The rise of edge analytics
VMRS is going to become even more powerful in the future, says Chris Orban, vice president, data science, for Trimble. Up to now, most fleets have used VMRS codes primarily in “after-the-fact” analysis of vehicle maintenance and performance. But he believes that soon, VMRS codes, component sensors and telematics systems will combine to create a revolutionary world of real-time edge analytic capabilities for fleet managers.
“Let’s say a fleet today says, it knows based on VMRS codes that it can expect water pump failures on certain truck models in its fleet at 300,000 miles,” says Orban. “But consider for a moment that a mile isn’t always just a mile: A mile on a flat, stretch of Nebraska interstate is very different from a mile spent in heavy Chicago traffic or climbing a mountain in the hot Arizona desert. And as any fleet manager knows, those operational parameters matter. A lot. But up until now, it’s been impossible for fleets to measure, collect and crunch that information.”

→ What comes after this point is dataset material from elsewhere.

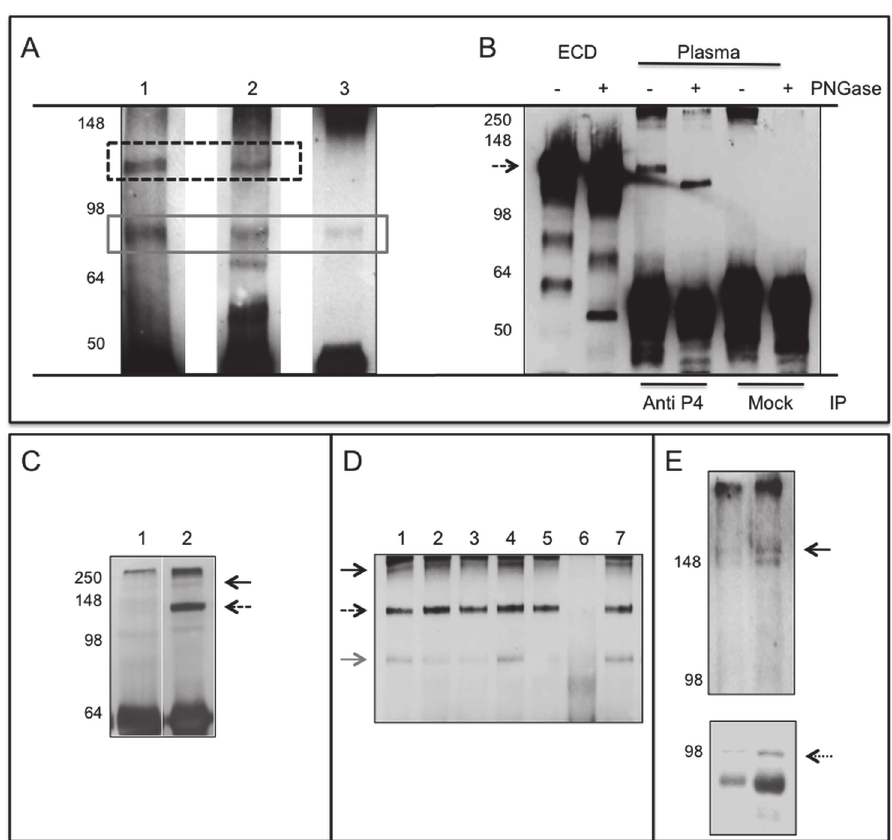
Fig 3. PTPRG plasmatic isoforms. Panel A : Immunoblotting of human plasma samples immunoprecipitated (IP) with Rb anti-P4 and blotted against: Lane 1: Rb anti-P4, lane 2: mouse monoclonal R&D, lane 3: rabbit polyclonal Abcam. Dashed box: * 120 kDa PTPRG isoform, gray solid box: * 90 kDa isoform. Panel B : Immunoblotting with Rb anti-P4 of purified recombinant PTPRG-ECD-Fc lanes 1,2 and immunoprecipitated plasma samples with anti-P4 and RbIgG isotype control (Mock). Sample treated with the deglycosylating enzyme PNGase F are labeled with + sign. Dashed arrow: PTPRG * 120 kDa isoform. Immunoblotting with Rb anti-P4 of anti-P4 IP human plasma ( Panel C ) and mouse serum ( Panel D ) of samples diluted 1:20 in PBS/Tx100 1%. Panel C : Lane 1: Immunoprecipitation with isotype control; Lane, 2: Rb anti-P4. Panel D : Lane 1 – 5 and 7: IP with Rb anti-P4. Lane 6: IP with RbIgG isotype control. Black arrow: full-length protein, dashed arrow: * 120 kDa isoform, gray arrow: * 90 kDa isoform. Left: molecular weight markers. Panel E : Plasma exosomes purified from two individuals were blotted with Rb-anti-P4 (upper panel) and anti ALIX rabbit antibody (lower panel, dotted arrow), an exosome marker. A band corresponding to full- length PTPRG is detectable in both samples (black arrow). Left: molecular weight marker. ( Fig. 4C , left panel). The * 90 kDa band reacted with an Abcam antibody recognizing the jux- tamembrane intracellular domain, thus indicating that epitopes located on both sides of the transmembrane region are present in this isoform that is absent in the * 120 kDa isoform ( Fig. 4C , right panel).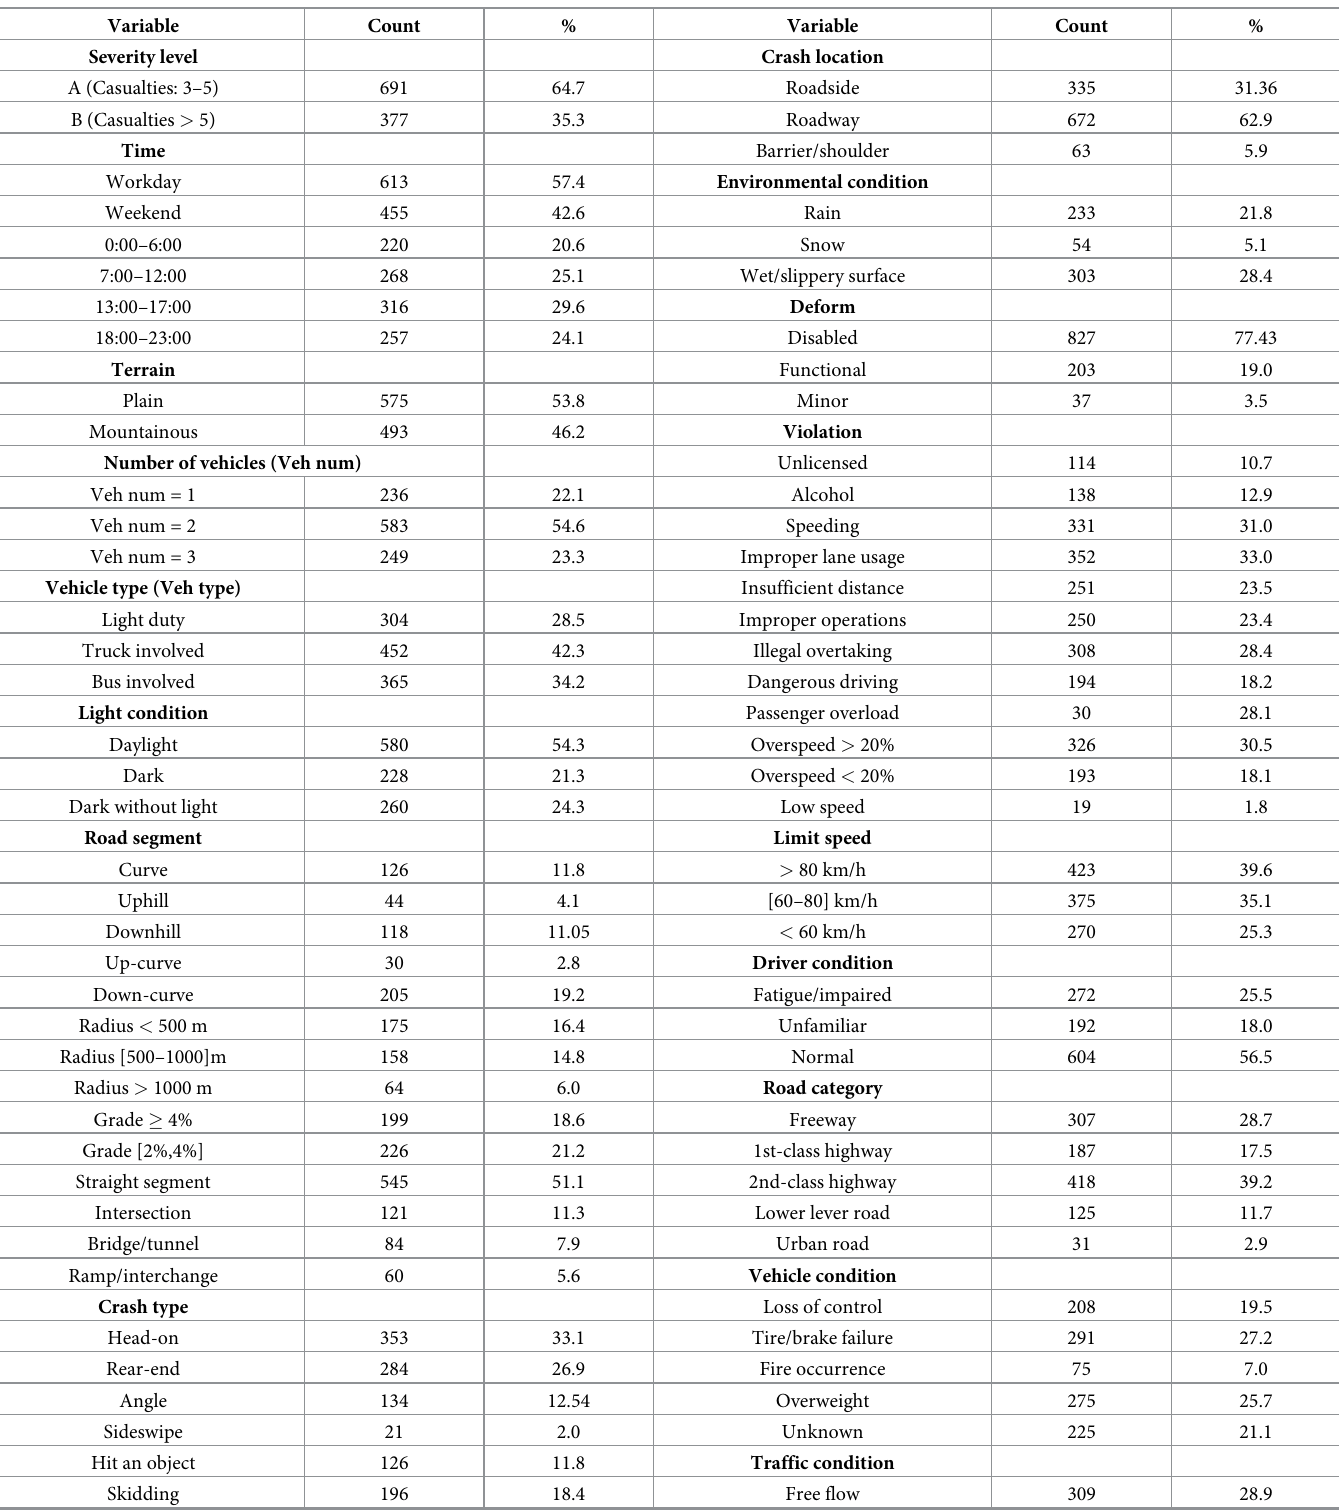
Table 1. Descriptive statistics of crash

Using VMRS codes, Orban says soon fleets will be able to drill down on vehicle operations to the point where cargo weight, how it’s distributed in the trailer, driver behavior, weather and other critical factors will tie in with VMRS codes to create reliable data on the future health and behavior of the vehicle. He says fleet managers will soon be able to spec specific vehicles for specific routes or geographic areas down to the component level, while coaching drivers in real time on how to best operate in those environments, while offering detailed, route- and application-specific maintenance programs and procedures for those vehicles — all based on VMRS codes.
“This is the next level in fleet operations and maintenance,” Orban says. “Right now, we’re seeing fleets coaching drivers on safety and fuel economy. Soon, they’ll be talking them about how to handle vehicles correctly on specific routes.”
Moreover, Orban thinks OEMs will be the biggest proponents of using VMRS codes to collect data and use it on this level. “We always think about spec’ing the perfect truck from a fleet’s point of view,” he says. “But OEMs don’t want their trucks driven hard and failing, either. Because that costs them money on warranty work.”
Soon, Orban predicts fleet managers will use VMRS code data to sit down with dealers and OEM engineers to customize vehicle specs in ways that have never been possible before. Specs will evolve from a “one size fits all” solution across an entire fleet, to specialized equipment packages that are fine-tuned to run on specific roads and routes. That power will be expanded even more as sensors begin transmitting real-time component health information — again using VMRS codes — to fleets.
“The days of ‘Our water pumps fail at 300,000 miles’ will be gone forever,” Orban says. “Fleets will know that water pumps on one engine on one route fail at one mileage number, and trucks using a different engine on the same route can expect the water pump to fail at another mileage number. And that will hold true across the fleet’s entire spectrum of makes, models, engine specs and routes.”
As amazing as these advances are, none of them would be possible without the common language platform that enables fleets and OEMs and dealers to communicate about how vehicles, systems and components are performing. VMRS codes give fleet managers the information they need — from the view at 35,000 feet, all the way down to a granular level. It’s a true testament to the talents of the engineers who developed this unique language and the trucking professionals who have steadily nurtured it and expanded upon it ever since.